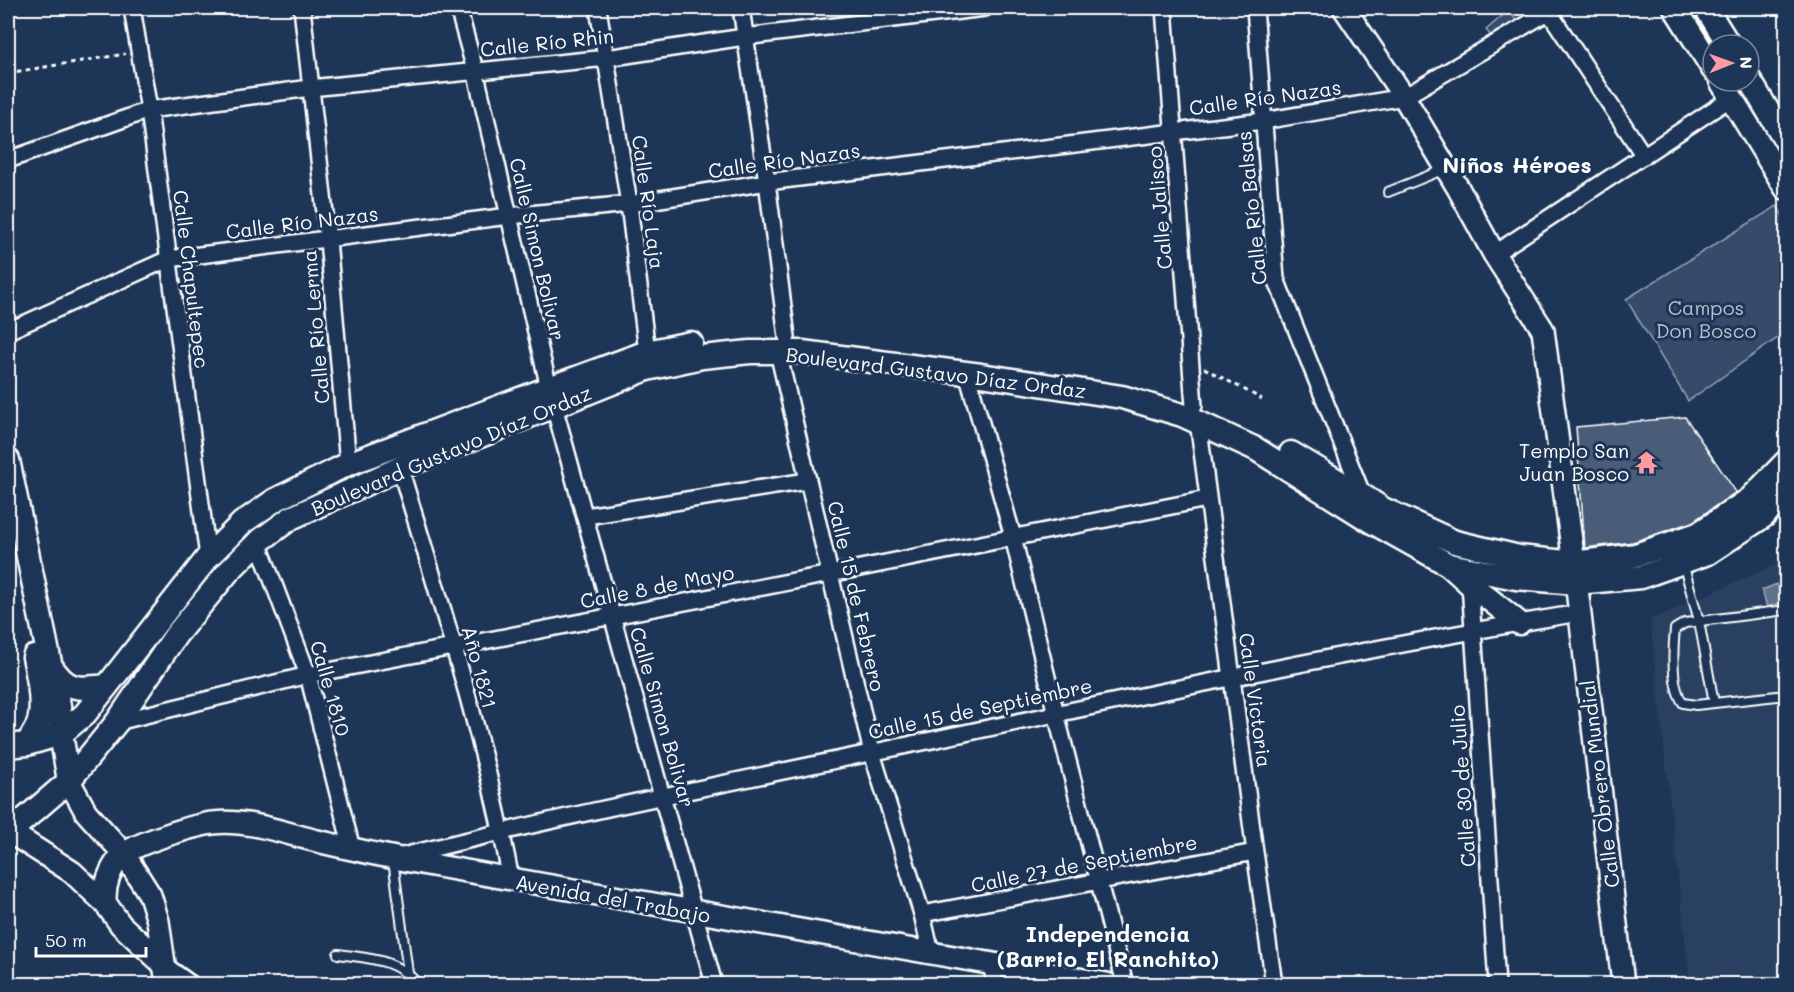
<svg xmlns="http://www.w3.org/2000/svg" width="1794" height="992" font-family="Mali,sans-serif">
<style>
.built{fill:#2a4161}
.green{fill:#364b69;stroke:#9aa5b4;stroke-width:1.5}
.water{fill:#617289;stroke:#a0aab8;stroke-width:1.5}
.building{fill:#4a5d79;stroke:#fff;stroke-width:1.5}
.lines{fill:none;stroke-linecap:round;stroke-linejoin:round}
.lane-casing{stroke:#fff;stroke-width:12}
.street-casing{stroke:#fff;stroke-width:20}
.secondary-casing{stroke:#fff;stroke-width:26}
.primary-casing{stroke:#fff;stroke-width:27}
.path{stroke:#fff;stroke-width:3;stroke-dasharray:4.5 4.5;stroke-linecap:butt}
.lane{stroke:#1d3557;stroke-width:8}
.street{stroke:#1d3557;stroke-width:15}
.secondary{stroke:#1d3557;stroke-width:21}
.primary{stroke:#1d3557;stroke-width:22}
.labels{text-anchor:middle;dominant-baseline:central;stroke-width:6;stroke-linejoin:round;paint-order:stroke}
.street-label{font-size:20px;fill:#fff;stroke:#1d3557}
.park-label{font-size:20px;fill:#b9c0ca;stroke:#1d3557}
.poi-label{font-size:20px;fill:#fff;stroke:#1d3557;text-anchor:end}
.quarter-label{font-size:22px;font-weight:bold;fill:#fff;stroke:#1d3557}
</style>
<rect width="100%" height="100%" fill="#1d3557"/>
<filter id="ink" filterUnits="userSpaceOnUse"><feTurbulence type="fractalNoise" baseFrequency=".0167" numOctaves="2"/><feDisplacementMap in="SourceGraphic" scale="12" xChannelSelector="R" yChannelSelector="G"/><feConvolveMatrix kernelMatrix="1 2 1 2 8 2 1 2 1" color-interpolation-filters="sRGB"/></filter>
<g filter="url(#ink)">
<path class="built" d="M1786,560V984H1690L1650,620Z"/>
<path class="green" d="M1509,10L1517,22L1495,40L1486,30Z
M1726,81H1747L1786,146V180Z
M1777,206L1786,221V332L1688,401L1626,299Z"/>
<path class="water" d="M1777,584L1782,602L1767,607L1762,590Z"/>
<path class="building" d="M1685,417L1736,492L1692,522L1633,542L1585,548L1576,427Z"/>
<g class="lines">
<defs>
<path id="lane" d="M1388,192L1445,169
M1683,563L1699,621L1714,703
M1786,610L1685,623L1675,629C1673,649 1671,686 1683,703L1696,705L1786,695
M393,860L408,973
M338,954C373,959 392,958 419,984"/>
<path id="street" d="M132,8L149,110L208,557
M302,8L328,240L348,464
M458,8L475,70L549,388L714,984
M598,8L629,204L647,352
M741,8L767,182L787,337
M1164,8L1194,406
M1255,8L1276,279L1363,496
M1549,12L1644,156
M8,160L149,110L310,88L607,58L744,37L985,8
M1494,254L1731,98
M8,331L168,259L509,216L629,204L767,182L1263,121L1404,97L1555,8
M778,352L872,753L922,914L931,953
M967,373L1013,537L1056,714L1125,984
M1198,421L1255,852L1274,984
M400,468C441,604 485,740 511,880
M586,516L807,481
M258,542L308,675L352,849
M1470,584L1497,984
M117,722L308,675L830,574L1207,499
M399,857C567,814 738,781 908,745C1131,698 1354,650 1579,613
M922,914L1255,852
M991,963L995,984
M163,964L191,984"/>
<path id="secondary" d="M1344,8L1404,97L1458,188L1494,254L1543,330L1574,563L1623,984
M69,781L86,812L124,854L150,895L158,921L167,984
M8,833L19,838L72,872L105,903L121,925L163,964
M105,903C104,885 110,867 123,855C136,843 195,825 213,823C248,819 284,833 317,841C355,850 393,858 432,865C657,906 882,943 1107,984"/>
<path id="primary" d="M1675,8L1713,69
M1706,8L1729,45
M1749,79L1786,141
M1721,81L1786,188
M1291,453L1363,496L1383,509L1455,542L1519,557L1574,563L1636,555L1698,534L1750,499L1786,462
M8,460L59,706L61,734L69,781
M1449,565L1470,584L1519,623
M51,666C68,692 79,689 107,686
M27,744C30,739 34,733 37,727C45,710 38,675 34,657
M8,746L27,744L61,734L85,714L208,557L242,523L275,500L348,464L549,388L647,352L691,343
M8,828L19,824L69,781L117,722L176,635L228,572L258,542L291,518L400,468L647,369L702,357L750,352H802L981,375L1122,397L1182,415L1256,449L1372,522L1449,565L1516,578L1576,583L1641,577L1708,553L1764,516L1786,491"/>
</defs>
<use href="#lane" class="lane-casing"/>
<use href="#street" class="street-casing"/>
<use href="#secondary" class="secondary-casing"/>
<use href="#primary" class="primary-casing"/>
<path class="path" d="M8,73L125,54
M1204,368L1262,399"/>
<use href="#lane" class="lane"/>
<use href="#street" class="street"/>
<use href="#secondary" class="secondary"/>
<use href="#primary" class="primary"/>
</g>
</g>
<defs>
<symbol id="temple-bare" viewBox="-9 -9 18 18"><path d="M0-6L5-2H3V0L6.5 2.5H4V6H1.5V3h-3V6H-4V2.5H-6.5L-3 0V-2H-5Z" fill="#ff9aa2" stroke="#1d3557" stroke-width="2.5" paint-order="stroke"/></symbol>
</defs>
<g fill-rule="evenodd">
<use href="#temple-bare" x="1630" y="446" width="33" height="33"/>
</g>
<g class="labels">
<g class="street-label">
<text transform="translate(547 42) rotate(-6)">Calle Río Rhin</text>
<text transform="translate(1265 97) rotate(-8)">Calle Río Nazas</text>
<text transform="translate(784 160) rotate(-8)">Calle Río Nazas</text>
<text transform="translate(649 202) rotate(82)">Calle Río Laja</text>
<text transform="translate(1159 208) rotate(-95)">Calle Jalisco</text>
<text transform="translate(1251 208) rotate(-96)">Calle Río Balsas</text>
<text transform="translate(302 222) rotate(-7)">Calle Río Nazas</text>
<text transform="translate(538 249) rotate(77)">Calle Simon Bolivar</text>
<text transform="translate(192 279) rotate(83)">Calle Chapultepec</text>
<text transform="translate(315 327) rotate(-95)">Calle Río Lerma</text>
<text transform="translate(936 372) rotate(7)">Boulevard Gustavo Díaz Ordaz</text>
<text transform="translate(451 450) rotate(-23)">Boulevard Gustavo Díaz Ordaz</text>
<text transform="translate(657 586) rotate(-11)">Calle 8 de Mayo</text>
<text transform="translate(857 596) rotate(77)">Calle 15 de Febrero</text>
<text transform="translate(480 667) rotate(75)">Año 1821</text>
<text transform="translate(331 688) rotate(74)">Calle 1810</text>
<text transform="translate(1256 700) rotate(82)">Calle Victoria</text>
<text transform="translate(980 708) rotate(-12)">Calle 15 de Septiembre</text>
<text transform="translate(663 717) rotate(74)">Calle Simon Bolivar</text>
<text transform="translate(1599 784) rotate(-97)">Calle Obrero Mundial</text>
<text transform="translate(1462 786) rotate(-94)">Calle 30 de Julio</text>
<text transform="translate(1084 863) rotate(-11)">Calle 27 de Septiembre</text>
<text transform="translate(613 898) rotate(10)">Avenida del Trabajo</text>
</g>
<g class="park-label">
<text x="1706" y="307">Campos<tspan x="1706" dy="23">Don Bosco</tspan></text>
</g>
<g class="poi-label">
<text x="1629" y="450">Templo San<tspan x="1629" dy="23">Juan Bosco</tspan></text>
</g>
<g class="quarter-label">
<text x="1517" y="164">Niños Héroes</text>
<text x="1108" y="933">Independencia<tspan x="1108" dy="25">(Barrio El Ranchito)</tspan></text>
</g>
</g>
<rect width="1794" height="992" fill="none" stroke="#1d3557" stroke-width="30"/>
<rect x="15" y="15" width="1764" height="962" fill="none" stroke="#fff" stroke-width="2" filter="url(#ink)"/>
<g transform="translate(1731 63) rotate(89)"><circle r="28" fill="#1d3557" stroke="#77869a" stroke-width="1.5"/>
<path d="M0-4.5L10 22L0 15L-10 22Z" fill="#ff9aa2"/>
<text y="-9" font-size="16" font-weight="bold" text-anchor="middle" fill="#ffffff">N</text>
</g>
<path d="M36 947v9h110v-9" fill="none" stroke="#ffffff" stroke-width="3"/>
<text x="45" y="947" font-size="18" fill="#ffffff" stroke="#1d3557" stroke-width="4.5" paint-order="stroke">50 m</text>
</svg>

_ _ _ _ _ _ _

Task objective: Search the entries for the string "lines". Copy every line that has it.

Output:
.lines{fill:none;stroke-linecap:round;stroke-linejoin:round}
<g class="lines">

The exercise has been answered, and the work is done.